--- START ---

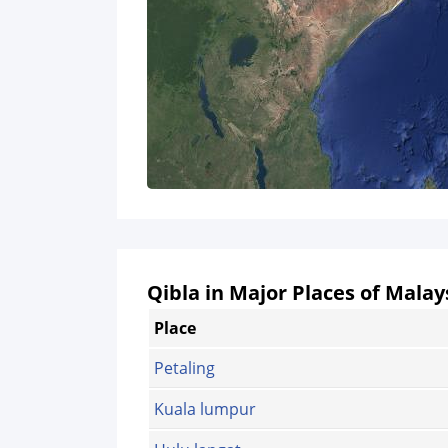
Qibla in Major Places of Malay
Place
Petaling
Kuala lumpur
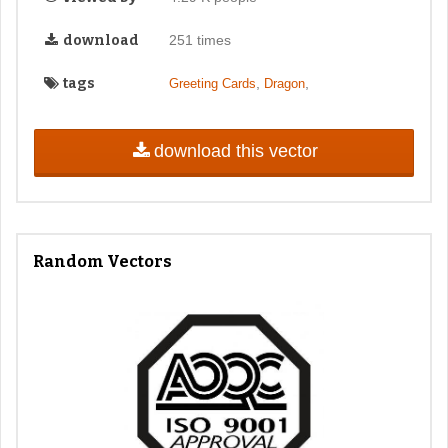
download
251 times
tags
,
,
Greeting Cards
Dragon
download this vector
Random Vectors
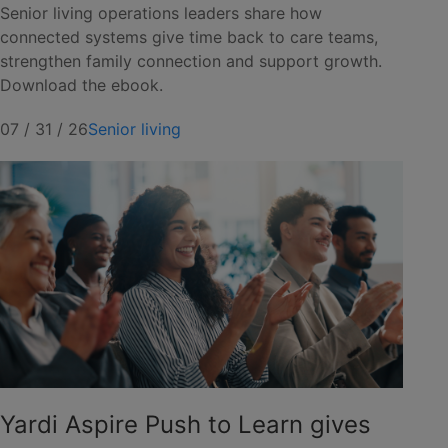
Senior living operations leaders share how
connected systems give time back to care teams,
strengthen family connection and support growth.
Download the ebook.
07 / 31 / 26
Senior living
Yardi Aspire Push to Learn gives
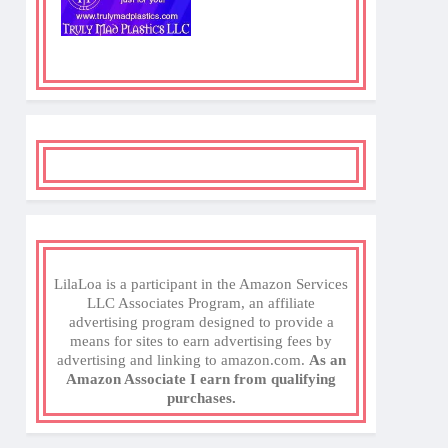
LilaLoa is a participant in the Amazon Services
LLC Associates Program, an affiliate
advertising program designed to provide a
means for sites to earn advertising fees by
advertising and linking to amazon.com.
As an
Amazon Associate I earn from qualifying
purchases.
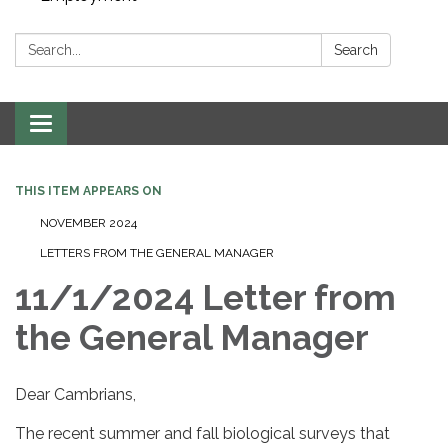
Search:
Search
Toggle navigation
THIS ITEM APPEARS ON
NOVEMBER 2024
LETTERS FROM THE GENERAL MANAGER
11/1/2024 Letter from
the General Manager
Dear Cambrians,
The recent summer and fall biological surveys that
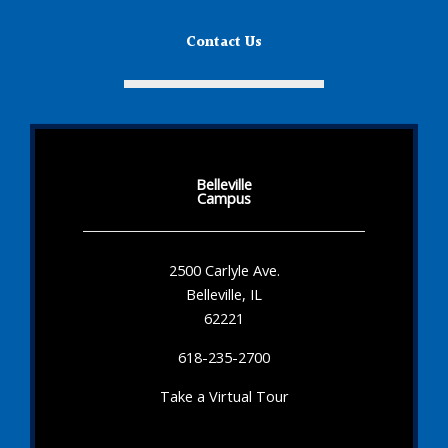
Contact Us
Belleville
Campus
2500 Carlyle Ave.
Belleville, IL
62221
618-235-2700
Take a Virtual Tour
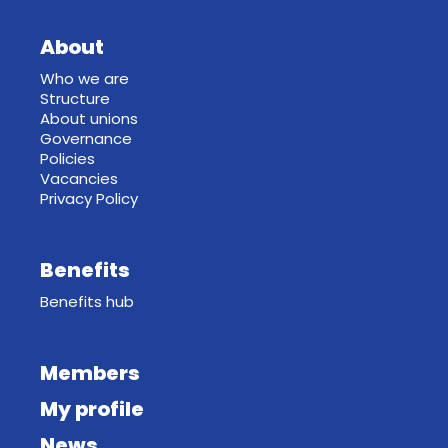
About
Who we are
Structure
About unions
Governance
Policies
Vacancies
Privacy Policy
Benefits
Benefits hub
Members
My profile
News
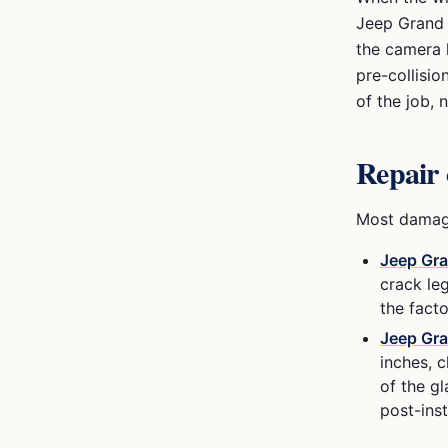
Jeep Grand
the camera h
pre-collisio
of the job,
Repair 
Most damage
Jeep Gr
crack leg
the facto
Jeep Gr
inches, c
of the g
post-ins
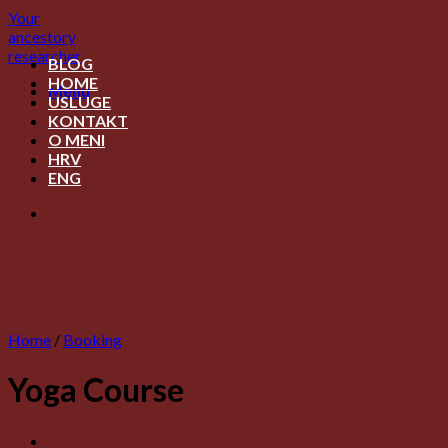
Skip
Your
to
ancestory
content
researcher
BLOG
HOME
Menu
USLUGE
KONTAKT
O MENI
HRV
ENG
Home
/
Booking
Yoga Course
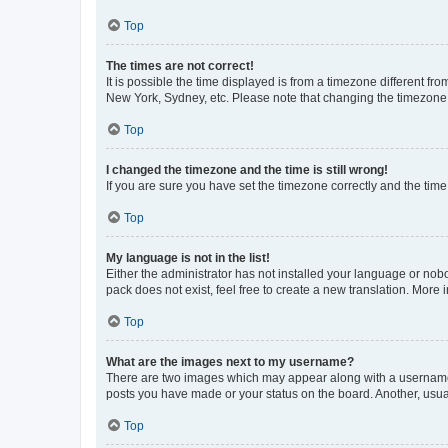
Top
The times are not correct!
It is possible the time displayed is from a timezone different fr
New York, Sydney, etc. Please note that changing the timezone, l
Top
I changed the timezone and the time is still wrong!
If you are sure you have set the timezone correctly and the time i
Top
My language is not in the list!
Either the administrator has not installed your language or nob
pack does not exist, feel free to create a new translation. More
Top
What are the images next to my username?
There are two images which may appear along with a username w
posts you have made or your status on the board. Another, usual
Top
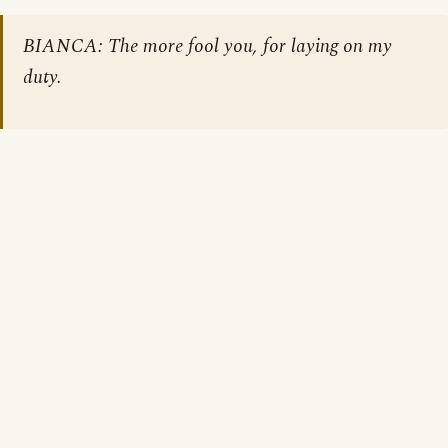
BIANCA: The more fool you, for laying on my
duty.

--- END ---
--- START ---

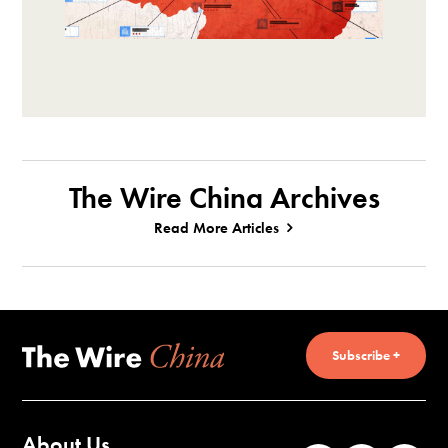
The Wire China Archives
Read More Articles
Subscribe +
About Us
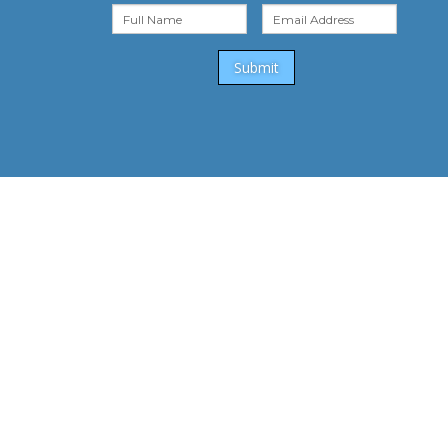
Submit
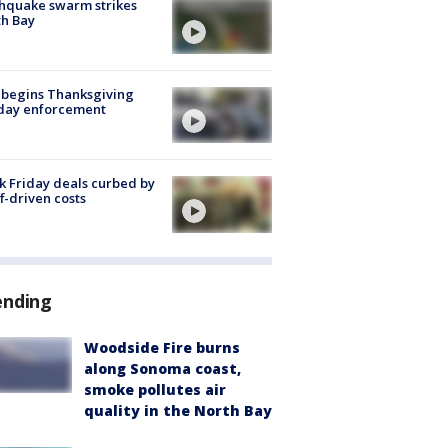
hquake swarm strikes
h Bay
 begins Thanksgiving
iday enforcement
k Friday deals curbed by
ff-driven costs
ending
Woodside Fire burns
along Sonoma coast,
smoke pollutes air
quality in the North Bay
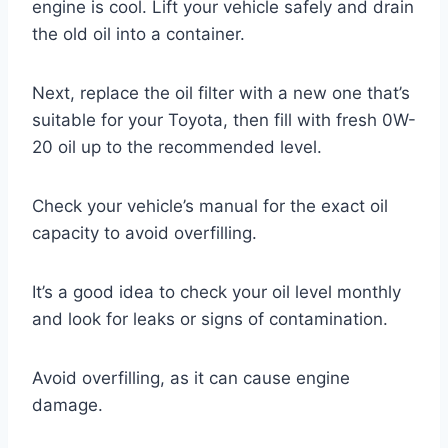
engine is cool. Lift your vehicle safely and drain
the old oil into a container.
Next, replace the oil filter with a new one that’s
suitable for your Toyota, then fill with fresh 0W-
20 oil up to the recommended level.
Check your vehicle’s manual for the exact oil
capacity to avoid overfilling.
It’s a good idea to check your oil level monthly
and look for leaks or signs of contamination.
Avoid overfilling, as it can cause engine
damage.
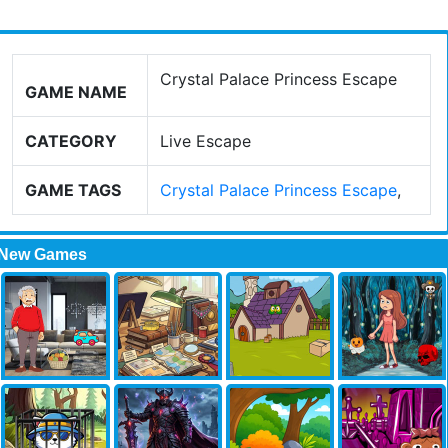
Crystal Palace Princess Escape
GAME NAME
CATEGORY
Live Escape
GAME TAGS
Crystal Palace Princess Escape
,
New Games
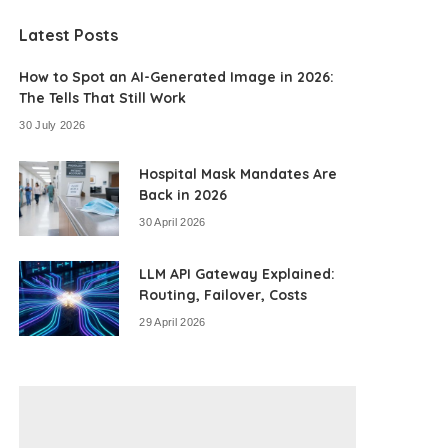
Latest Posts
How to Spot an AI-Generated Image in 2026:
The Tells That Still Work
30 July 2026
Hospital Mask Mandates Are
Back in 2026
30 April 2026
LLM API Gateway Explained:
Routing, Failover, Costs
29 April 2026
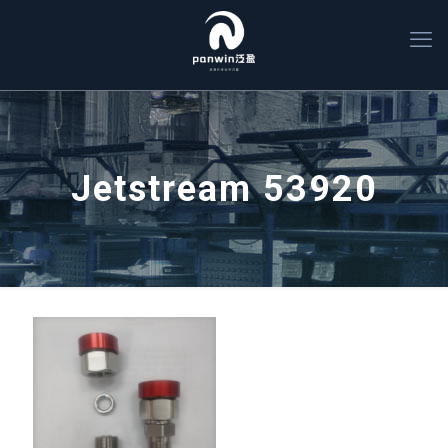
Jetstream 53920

--- END ---

What to produce: Look above for the line containing "Qibla in Major Places of Malay", then write out every line from there down to the line containing "2500 Carlyle Ave.", that line included, with no pictures.

Response for this exercise:
Qibla in Major Places of Malay
Place
Petaling
Kuala lumpur
download
251 times
tags
,
,
Greeting Cards
Dragon
download this vector
Random Vectors
Senior living operations leaders share how
connected systems give time back to care teams,
strengthen family connection and support growth.
Download the ebook.
07 / 31 / 26
Senior living
Yardi Aspire Push to Learn gives
LilaLoa is a participant in the Amazon Services
LLC Associates Program, an affiliate
advertising program designed to provide a
means for sites to earn advertising fees by
advertising and linking to amazon.com.
As an
Amazon Associate I earn from qualifying
purchases.
Search:
Search
Toggle navigation
THIS ITEM APPEARS ON
NOVEMBER 2024
LETTERS FROM THE GENERAL MANAGER
11/1/2024 Letter from
the General Manager
Dear Cambrians,
The recent summer and fall biological surveys that
Contact Us
Belleville
Campus
2500 Carlyle Ave.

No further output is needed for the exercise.